[Pixel coordinate listings]
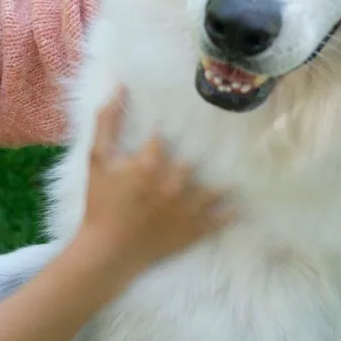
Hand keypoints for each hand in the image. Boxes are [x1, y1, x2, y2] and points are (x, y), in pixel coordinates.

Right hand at [76, 87, 232, 273]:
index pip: (168, 135)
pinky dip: (233, 210)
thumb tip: (119, 88)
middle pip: (197, 158)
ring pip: (217, 187)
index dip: (175, 124)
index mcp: (150, 162)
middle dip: (205, 149)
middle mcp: (174, 182)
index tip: (189, 113)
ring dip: (227, 177)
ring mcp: (188, 207)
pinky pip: (222, 218)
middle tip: (224, 136)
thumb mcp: (97, 159)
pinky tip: (242, 202)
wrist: (107, 252)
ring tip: (244, 165)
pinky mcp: (195, 230)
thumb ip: (106, 122)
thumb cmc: (100, 204)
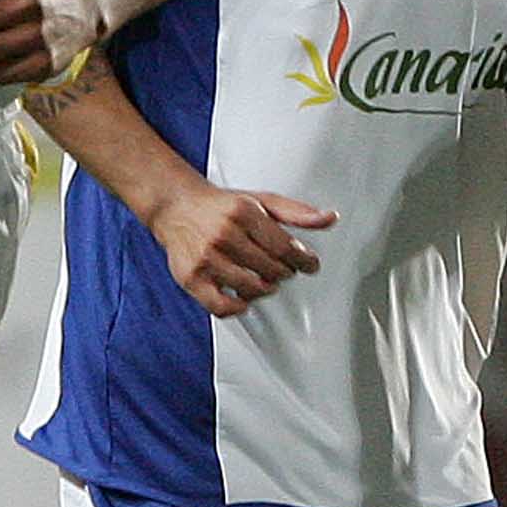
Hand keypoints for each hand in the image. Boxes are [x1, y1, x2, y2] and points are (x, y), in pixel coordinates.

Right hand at [144, 182, 335, 316]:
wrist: (176, 206)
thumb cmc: (221, 206)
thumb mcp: (260, 200)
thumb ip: (296, 212)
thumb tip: (329, 218)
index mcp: (243, 213)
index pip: (285, 246)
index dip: (303, 260)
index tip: (309, 265)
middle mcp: (224, 235)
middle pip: (270, 269)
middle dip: (285, 273)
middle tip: (285, 270)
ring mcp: (206, 258)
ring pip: (250, 288)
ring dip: (265, 289)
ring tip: (266, 281)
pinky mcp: (191, 278)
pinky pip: (220, 306)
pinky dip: (237, 307)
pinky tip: (243, 297)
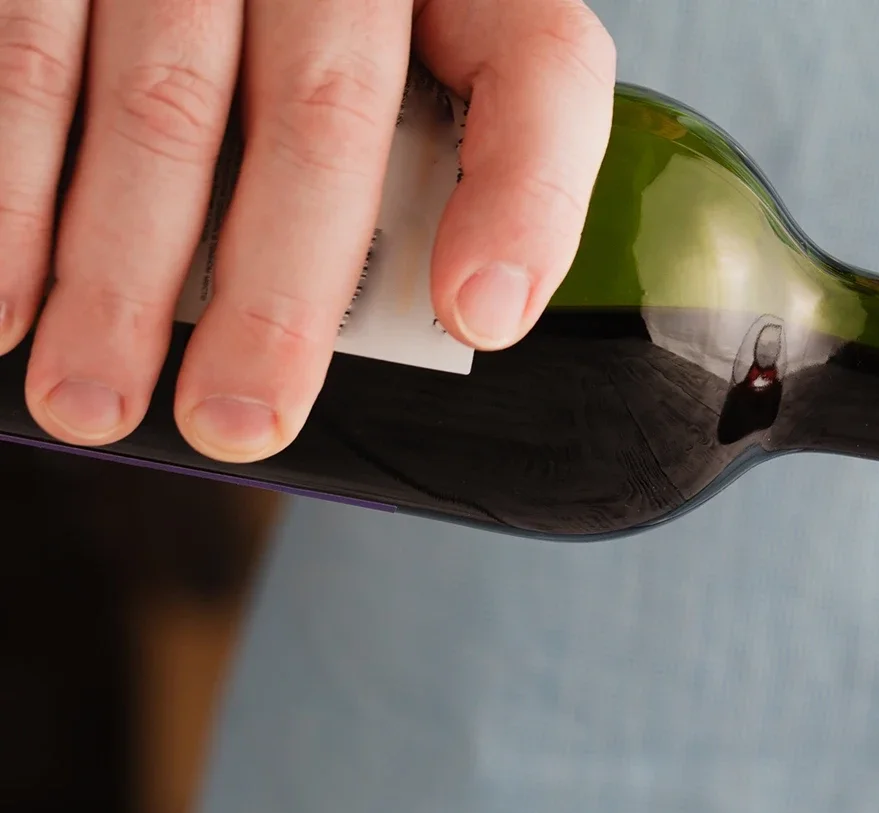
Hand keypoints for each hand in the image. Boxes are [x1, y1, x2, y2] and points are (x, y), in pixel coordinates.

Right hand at [0, 0, 614, 459]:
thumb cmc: (315, 29)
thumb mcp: (423, 56)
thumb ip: (463, 165)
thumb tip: (473, 314)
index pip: (538, 62)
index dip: (523, 196)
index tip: (478, 317)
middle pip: (327, 112)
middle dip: (277, 289)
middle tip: (239, 421)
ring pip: (160, 103)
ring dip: (113, 270)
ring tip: (90, 400)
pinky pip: (22, 58)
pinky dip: (6, 193)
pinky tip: (2, 301)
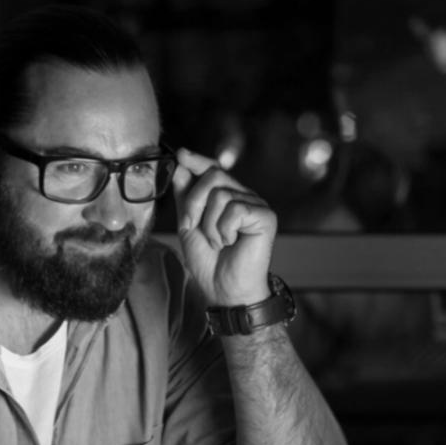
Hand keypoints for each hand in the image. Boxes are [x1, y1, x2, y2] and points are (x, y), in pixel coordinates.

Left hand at [172, 148, 278, 306]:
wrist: (224, 289)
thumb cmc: (209, 262)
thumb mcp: (189, 226)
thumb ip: (185, 198)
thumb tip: (180, 166)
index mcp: (227, 197)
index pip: (213, 169)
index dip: (197, 160)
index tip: (180, 154)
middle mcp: (244, 197)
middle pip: (214, 175)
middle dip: (194, 201)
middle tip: (192, 226)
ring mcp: (256, 205)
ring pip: (221, 194)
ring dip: (209, 224)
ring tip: (218, 242)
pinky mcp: (266, 216)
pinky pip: (235, 209)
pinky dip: (224, 230)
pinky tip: (231, 243)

*WHAT YOU HAVE TO DO:* Write out word for word the lines above that run from the one with "thumb cmc: (221, 206)" to the one with "thumb mcp: (423, 56)". Include both end lines; exclude the images.

*SOLUTION FOR THIS EXERCISE:*
thumb cmc: (221, 206)
thumb mcp: (260, 200)
thumb ip: (296, 212)
thumb tip: (329, 218)
index mcp: (243, 213)
index pip: (285, 246)
index dip: (303, 260)
index tip: (309, 265)
middle mcp: (224, 235)
middle pip: (270, 269)
middle dip: (285, 273)
middle tip: (285, 270)
ring mcp: (206, 258)
ring pip: (250, 288)
ring dip: (265, 289)
ring tip: (266, 281)
pinky mcp: (191, 278)
pinky pip: (220, 306)
pinky dip: (237, 307)
pinky tip: (243, 297)
Hand keypoints for each hand in the image. Boxes are [x1, y1, x2, y2] and points are (x, y), in pixel coordinates.

Right hand at [0, 0, 614, 459]:
thumb cmc: (315, 29)
thumb mcp: (423, 56)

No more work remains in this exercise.